Positioning can help. It is harder to throw up uphill! Hold your baby upright after feeding. Elevate the head of the crib/bassinette by putting towels/blankets under the mattress to make a 30-degree inclined plane. (Remember how they tilted the bassinettes in the nursery?) Some infants are more comfortable in a cloth infant “bouncy” seat, which props the infant upright but allows them to remain stretched out. Sometimes hard car seats/infant seats cause infants to slump down and bend at the waist, which puts more pressure on the pylorus and can make the problem worse. Some infants with reflux hate riding in their car seats for this very reason.
Your doctor may recommend “thickening” your baby’s milk by putting cereal in the bottle. The usual recommended amount is 1 teaspoon to 1 tablespoon per ounce of formula/breast milk. Do NOT do this without first discussing it with your pediatrician.
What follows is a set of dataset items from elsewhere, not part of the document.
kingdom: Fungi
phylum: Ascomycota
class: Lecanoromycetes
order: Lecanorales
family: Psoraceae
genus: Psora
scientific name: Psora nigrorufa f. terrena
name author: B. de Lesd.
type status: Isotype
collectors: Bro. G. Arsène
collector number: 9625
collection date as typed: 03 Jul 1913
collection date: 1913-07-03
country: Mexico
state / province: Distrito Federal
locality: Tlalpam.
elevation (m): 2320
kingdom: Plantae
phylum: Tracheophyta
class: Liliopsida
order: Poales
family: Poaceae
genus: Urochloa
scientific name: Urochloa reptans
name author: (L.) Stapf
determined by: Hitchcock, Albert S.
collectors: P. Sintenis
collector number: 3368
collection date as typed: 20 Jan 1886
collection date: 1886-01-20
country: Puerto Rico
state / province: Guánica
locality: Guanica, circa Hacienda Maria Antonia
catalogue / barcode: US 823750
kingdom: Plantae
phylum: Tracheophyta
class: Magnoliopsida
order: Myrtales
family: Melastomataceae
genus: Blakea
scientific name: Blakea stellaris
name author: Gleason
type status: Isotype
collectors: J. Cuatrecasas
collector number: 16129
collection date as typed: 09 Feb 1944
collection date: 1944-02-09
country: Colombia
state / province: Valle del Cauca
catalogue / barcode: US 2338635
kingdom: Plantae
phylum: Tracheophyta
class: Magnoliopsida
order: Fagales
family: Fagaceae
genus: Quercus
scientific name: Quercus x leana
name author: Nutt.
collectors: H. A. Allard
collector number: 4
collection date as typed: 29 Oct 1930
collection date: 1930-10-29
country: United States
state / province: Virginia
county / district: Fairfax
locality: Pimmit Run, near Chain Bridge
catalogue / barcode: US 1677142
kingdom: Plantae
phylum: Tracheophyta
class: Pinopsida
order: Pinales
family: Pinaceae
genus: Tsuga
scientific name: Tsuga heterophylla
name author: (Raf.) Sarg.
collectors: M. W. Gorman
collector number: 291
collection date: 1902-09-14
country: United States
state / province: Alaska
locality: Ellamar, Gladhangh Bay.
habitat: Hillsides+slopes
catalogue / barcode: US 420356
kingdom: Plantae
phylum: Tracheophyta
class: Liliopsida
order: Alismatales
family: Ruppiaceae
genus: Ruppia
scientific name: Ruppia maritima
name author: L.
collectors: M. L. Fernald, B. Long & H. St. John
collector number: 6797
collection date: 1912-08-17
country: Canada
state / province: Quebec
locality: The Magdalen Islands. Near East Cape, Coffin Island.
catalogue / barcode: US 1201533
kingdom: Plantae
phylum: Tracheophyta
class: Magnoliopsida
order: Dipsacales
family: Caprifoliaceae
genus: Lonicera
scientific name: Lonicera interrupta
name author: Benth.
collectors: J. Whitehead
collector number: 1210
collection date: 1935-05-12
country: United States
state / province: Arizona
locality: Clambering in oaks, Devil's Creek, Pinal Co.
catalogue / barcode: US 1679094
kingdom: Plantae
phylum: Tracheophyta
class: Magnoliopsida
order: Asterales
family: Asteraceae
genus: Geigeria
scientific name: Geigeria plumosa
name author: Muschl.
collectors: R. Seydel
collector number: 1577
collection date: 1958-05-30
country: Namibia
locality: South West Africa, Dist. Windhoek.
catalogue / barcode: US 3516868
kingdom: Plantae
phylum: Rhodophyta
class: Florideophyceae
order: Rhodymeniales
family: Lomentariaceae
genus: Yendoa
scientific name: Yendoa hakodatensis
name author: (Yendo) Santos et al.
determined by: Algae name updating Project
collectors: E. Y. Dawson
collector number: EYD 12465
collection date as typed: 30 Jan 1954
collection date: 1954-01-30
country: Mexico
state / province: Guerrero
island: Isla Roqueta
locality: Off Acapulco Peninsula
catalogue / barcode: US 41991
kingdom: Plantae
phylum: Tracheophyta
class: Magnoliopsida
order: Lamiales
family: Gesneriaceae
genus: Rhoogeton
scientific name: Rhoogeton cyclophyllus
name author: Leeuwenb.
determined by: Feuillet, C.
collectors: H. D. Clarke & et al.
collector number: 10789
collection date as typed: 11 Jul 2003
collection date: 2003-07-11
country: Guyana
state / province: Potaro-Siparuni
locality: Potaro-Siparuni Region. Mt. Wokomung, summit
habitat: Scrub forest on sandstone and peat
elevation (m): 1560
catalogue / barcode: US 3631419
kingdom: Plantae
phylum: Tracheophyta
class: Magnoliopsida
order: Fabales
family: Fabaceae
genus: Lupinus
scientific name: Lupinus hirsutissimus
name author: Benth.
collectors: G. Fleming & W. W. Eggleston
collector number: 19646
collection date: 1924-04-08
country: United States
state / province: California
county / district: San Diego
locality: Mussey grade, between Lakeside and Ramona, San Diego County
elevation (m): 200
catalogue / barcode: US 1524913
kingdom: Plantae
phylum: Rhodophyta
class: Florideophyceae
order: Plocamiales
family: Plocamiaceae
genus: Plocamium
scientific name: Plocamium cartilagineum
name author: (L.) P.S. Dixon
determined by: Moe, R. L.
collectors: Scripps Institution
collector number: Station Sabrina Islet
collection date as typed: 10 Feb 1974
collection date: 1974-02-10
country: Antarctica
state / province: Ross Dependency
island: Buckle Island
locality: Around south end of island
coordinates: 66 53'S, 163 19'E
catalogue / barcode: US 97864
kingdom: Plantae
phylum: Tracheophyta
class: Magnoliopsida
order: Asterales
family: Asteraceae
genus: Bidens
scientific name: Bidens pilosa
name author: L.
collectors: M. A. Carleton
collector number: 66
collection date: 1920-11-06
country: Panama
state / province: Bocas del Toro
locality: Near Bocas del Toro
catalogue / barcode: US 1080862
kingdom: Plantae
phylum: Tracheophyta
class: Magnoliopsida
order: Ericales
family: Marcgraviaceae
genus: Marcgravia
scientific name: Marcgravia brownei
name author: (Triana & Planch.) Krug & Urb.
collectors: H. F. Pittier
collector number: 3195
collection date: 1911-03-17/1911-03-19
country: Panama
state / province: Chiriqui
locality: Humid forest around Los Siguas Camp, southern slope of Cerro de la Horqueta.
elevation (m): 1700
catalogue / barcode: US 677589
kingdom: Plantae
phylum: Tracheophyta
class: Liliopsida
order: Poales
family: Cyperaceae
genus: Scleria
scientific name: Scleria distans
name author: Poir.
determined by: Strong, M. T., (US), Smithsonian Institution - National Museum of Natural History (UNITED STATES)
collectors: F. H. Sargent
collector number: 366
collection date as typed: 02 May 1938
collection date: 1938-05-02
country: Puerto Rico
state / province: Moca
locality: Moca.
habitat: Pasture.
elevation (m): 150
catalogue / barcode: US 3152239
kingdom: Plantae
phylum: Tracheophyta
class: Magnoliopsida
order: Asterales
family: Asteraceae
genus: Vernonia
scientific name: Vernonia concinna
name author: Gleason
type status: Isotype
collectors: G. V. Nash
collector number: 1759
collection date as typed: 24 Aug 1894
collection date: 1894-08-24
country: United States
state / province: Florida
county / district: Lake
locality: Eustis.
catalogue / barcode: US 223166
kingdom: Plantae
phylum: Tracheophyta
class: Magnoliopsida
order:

Many infants who have reflux also have “delayed gastric emptying”; that is, they take a longer than average time to empty their stomachs. These are infants who haven’t eaten for 2 hours and then seem to throw up everything they ate. There are some medicines that help the stomach empty more rapidly (Reglan, for example). However, most physicians want to make sure an infant has normal anatomy before starting this medicine, so they will order an “Upper GI.” This procedure is an x-ray study where the infant drinks milk that has barium in it, and pictures are taken as the milk goes through the esophagus, into the stomach and out the pylorus into the intestines. These medicines are not first-line drugs because they have potential side effects. Your doctor will decide with you whether the risks are worth the potential benefits.
A word of caution: Sometimes reflux is confused with something called “pyloric stenosis.” This is a condition where the pyloric sphincter is too tight and the stomach contents cannot drain properly. Food backs up in the system and infants will vomit as a result. Usually these infants get progressively worse; they don’t have some good feedings and some bad feedings. Each day gets worse and often gets to the point where there is “projectile” vomiting (vomiting with such force that it shoots across the table). Pyloric stenosis is more common in first-born males, for reasons that are not understood. It can be diagnosed with an upper GI or an ultrasound of the pylorus. The treatment for this is surgical, to make the pylorus looser.
For both “spitty babies” and those with reflux, time is your best friend. Almost all infants outgrow this by the first birthday at the latest. In the meantime, don’t shampoo your carpets!